His most rewarding job to date? Volunteering to help restore the tower clock at
Simple repair jobs start at about $65, although more complicated ones can cost hundreds more. While Thompson does most of the work himself — cutting and shaping missing metal pieces, for example — he turns to other pros for specialized tasks like carving wood, or replacing the bone hands of a cuckoo clock. He does not do watch repairs, and only occasionally fixes modern clocks, which tend to cost more to repair than to replace.
For Thompson, working with antiques is obviously a labor of love. “My own house is full of old clocks,” he admits. “I wind them all, and they all work.”
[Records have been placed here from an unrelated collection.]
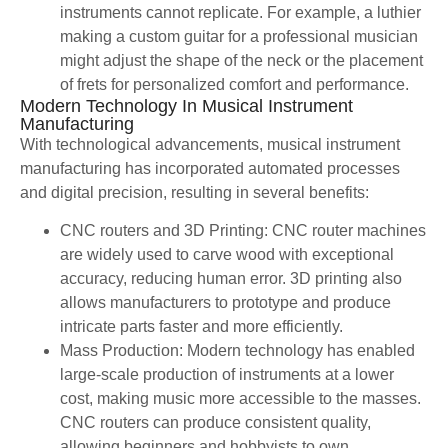
instruments cannot replicate. For example, a luthier
making a custom guitar for a professional musician
might adjust the shape of the neck or the placement
of frets for personalized comfort and performance.
Modern Technology In Musical Instrument
Manufacturing
With technological advancements, musical instrument
manufacturing has incorporated automated processes
and digital precision, resulting in several benefits:
CNC routers and 3D Printing: CNC router machines
are widely used to carve wood with exceptional
accuracy, reducing human error. 3D printing also
allows manufacturers to prototype and produce
intricate parts faster and more efficiently.
Mass Production: Modern technology has enabled
large-scale production of instruments at a lower
cost, making music more accessible to the masses.
CNC routers can produce consistent quality,
allowing beginners and hobbyists to own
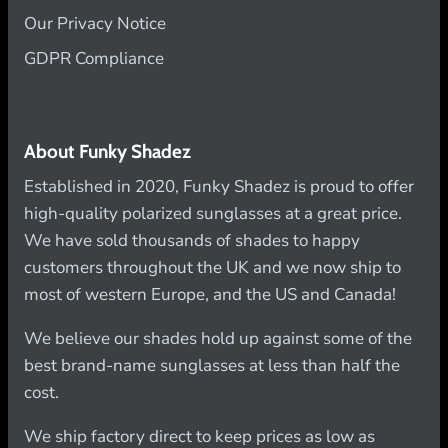
Our Privacy Notice
GDPR Compliance
About Funky Shadez
Established in 2020, Funky Shadez is proud to offer
high-quality polarized sunglasses at a great price.
We have sold thousands of shades to happy
customers throughout the UK and we now ship to
most of western Europe, and the US and Canada!
We believe our shades hold up against some of the
best brand-name sunglasses at less than half the
cost.
We ship factory direct to keep prices as low as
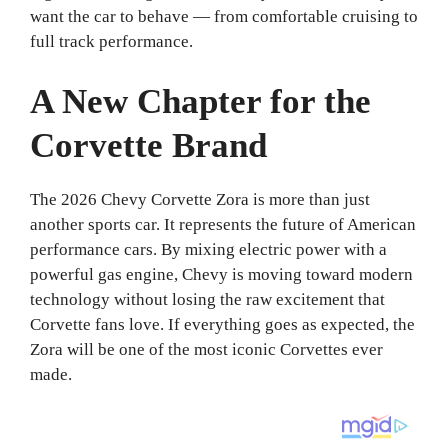
want the car to behave — from comfortable cruising to
full track performance.
A New Chapter for the
Corvette Brand
The 2026 Chevy Corvette Zora is more than just
another sports car. It represents the future of American
performance cars. By mixing electric power with a
powerful gas engine, Chevy is moving toward modern
technology without losing the raw excitement that
Corvette fans love. If everything goes as expected, the
Zora will be one of the most iconic Corvettes ever
made.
Frank & Company Fine Jewelers
133 Partition St., Saugerties
For watch repair, try Frank & Company Fine Jewelers, where Frank Cruz has been repairing watches since 1963. From Timex to Rolex to antique Longines and pocket watches, Cruz can fix any type of watch. And if the parts are no longer available, he will make the part himself. Jobs usually take about 10 to 14 days, and all work is done in the store. Estimates are free.
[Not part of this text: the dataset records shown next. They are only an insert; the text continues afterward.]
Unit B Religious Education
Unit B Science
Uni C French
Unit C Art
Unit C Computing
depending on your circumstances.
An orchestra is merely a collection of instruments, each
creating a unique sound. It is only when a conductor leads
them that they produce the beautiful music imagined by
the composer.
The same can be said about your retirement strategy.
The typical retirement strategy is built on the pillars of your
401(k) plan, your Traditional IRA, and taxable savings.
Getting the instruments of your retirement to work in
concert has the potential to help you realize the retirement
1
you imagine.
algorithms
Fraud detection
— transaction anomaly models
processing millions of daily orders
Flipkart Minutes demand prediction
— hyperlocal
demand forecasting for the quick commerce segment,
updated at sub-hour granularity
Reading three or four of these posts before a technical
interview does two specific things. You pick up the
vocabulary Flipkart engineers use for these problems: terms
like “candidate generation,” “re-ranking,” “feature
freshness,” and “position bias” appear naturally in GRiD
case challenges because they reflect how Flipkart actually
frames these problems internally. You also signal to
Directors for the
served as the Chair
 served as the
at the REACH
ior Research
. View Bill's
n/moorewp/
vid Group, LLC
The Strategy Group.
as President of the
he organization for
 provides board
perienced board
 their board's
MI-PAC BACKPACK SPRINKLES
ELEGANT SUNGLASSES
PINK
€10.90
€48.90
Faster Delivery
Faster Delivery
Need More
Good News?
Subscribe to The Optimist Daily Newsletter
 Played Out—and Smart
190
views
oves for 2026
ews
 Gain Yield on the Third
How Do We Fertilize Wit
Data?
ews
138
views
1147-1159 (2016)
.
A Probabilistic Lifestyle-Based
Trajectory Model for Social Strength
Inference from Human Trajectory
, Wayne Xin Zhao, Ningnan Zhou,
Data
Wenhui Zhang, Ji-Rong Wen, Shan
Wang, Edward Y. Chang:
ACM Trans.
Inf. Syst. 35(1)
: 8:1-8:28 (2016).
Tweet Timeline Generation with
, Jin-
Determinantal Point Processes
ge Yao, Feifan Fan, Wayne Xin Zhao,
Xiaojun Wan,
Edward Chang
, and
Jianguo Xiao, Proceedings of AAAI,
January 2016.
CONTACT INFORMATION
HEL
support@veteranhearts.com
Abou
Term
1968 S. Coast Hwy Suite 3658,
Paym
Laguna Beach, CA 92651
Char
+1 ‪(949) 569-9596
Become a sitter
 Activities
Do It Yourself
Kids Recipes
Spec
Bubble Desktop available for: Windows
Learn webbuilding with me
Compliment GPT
Cessna Citation Service Center
Stewart International Airport, Newburgh
If you’re a true jet setter — the kind who owns your own private jet — then you probably already know about the Cessna Citation Service Center at Stewart Airport, one of only 10 such repair shops in the world (nine are in the U.S. and the 10th is in Paris, France). “We handle 135 aircraft on average per month,” says Jeffrey Rich, the former general manager of the New York center. “Our facility can accommodate 28 jets simultaneously, with as many as 20 actually being worked on at any given time.” The center offers complete maintenance and inspection services for the Citation jet, and they’ll even arrange for rental cars, hotel rooms, and catering for the fliers. Rich describes a typical emergency visit: “Just last night, an aircraft showed up on our ramp at 2 a.m. with a problem. They were on their way to Europe, and needed immediate support or they could not proceed. We jumped right on their aircraft and resolved a rather difficult issue that required the coordination of several parties, all in the middle of the night. We got them fixed and back on their way in a few hours.”
Hudson Valley PC.Com
It’s every computer user’s nightmare: Suddenly, your machine crashes, and a huge chunk of your life — treasured photos, ongoing projects, vitally important e-mail — has disappeared into thin air. “I’ve been there,” admits Karen Troncoso, co-owner of Hudson Valley PC. “It’s the worst.” Happily, she and her partner, Javier Galdames, can usually help PC users recover their lost files — and, more importantly, their peace of mind. They’re also pros at removing spyware, and undoing the havoc caused by those pesky computer viruses. Their minimum charge for providing an on-site service is $39 ($49 for customers outside of their core region). Estimates are free (except for travel fees, if any). For a full range of prices, see their web site.